> _SUPPLIED RECORDS_
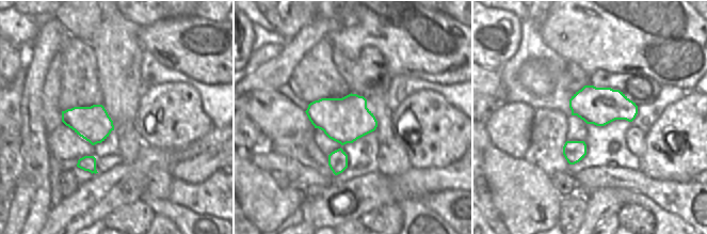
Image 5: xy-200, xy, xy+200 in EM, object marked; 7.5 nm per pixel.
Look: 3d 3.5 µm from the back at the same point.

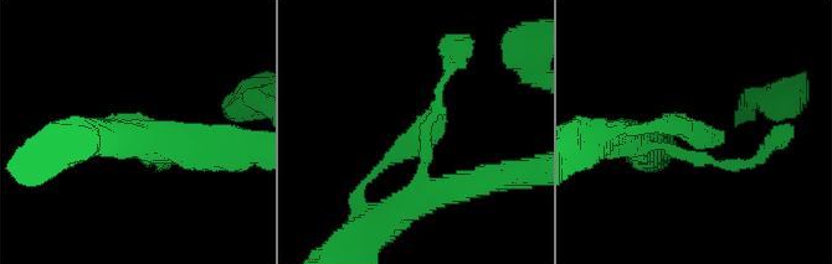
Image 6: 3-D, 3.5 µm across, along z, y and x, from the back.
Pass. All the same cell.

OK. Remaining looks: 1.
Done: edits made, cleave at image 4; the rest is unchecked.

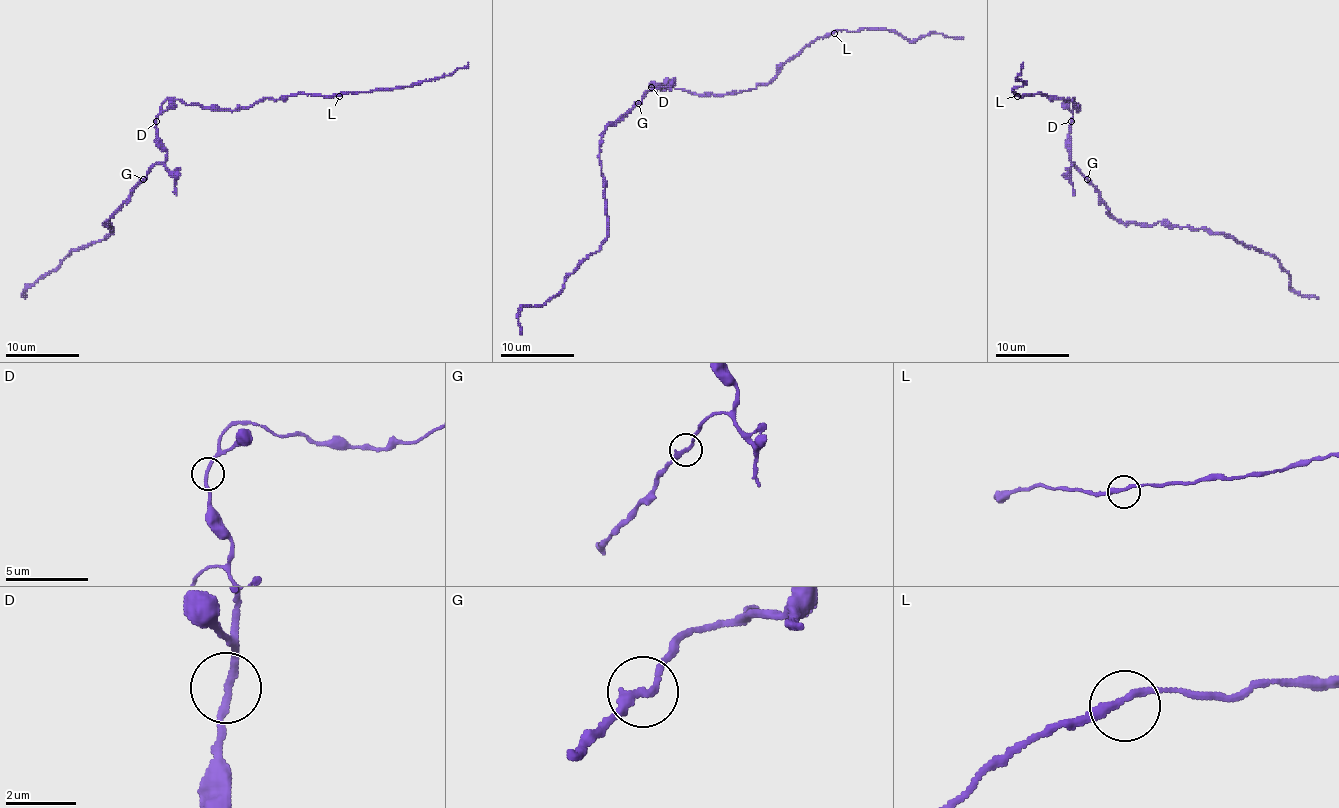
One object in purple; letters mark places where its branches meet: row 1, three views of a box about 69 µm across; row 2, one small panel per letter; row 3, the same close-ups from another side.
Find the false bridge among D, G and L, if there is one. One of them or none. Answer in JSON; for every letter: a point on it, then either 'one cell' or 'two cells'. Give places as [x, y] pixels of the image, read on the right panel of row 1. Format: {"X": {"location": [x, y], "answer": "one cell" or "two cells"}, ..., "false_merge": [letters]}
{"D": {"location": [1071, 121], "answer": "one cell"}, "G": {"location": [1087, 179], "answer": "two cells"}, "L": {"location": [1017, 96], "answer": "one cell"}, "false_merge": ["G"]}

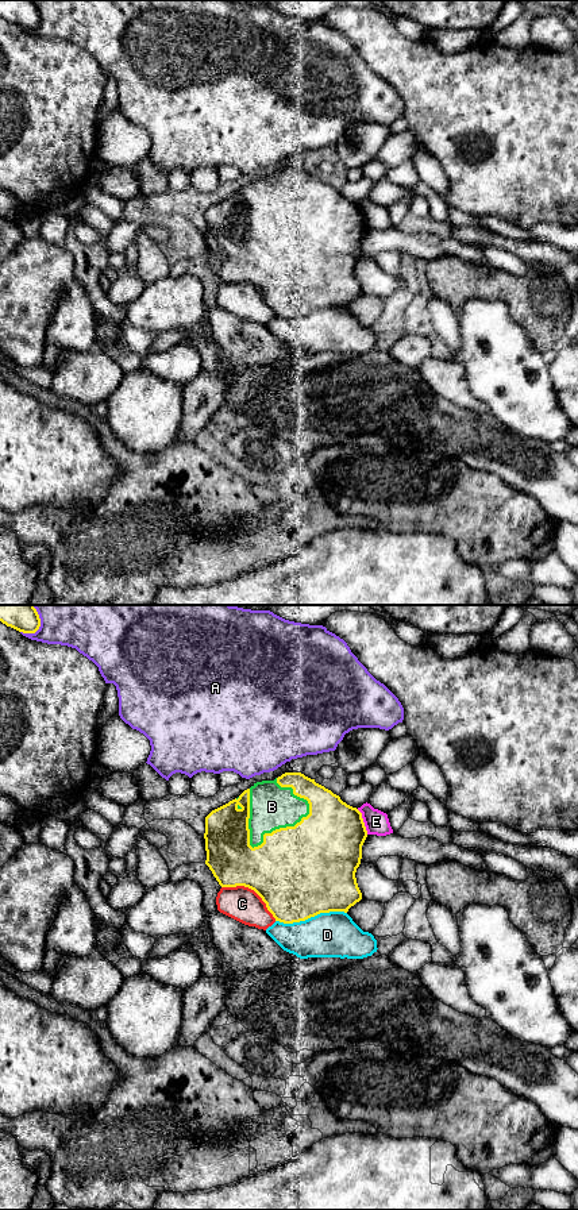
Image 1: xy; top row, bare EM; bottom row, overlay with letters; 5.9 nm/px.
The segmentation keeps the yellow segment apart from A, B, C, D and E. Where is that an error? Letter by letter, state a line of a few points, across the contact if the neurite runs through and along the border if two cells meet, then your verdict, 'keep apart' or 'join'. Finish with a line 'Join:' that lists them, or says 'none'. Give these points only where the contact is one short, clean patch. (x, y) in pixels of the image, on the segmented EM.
==
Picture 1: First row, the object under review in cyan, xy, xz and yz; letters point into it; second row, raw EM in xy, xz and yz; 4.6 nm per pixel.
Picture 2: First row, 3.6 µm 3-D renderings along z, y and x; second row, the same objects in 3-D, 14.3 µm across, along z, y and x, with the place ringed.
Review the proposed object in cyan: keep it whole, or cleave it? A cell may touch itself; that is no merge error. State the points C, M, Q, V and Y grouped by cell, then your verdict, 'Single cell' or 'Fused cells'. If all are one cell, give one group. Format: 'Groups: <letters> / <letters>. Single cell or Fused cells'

> _GOAL OF THE EXERCISE_
Write down, word for word, the lines above from the one containing "Picture 1: First" through the one containing "Review the proposed", both ends included.

> _REPLY_
Picture 1: First row, the object under review in cyan, xy, xz and yz; letters point into it; second row, raw EM in xy, xz and yz; 4.6 nm per pixel.
Picture 2: First row, 3.6 µm 3-D renderings along z, y and x; second row, the same objects in 3-D, 14.3 µm across, along z, y and x, with the place ringed.
Review the proposed object in cyan: keep it whole, or cleave it? A cell may touch itself; that is no merge error. State the points C, M, Q, V and Y grouped by cell, then your verdict, 'Single cell' or 'Fused cells'. If all are one cell, give one group. Format: 'Groups: <letters> / <letters>. Single cell or Fused cells'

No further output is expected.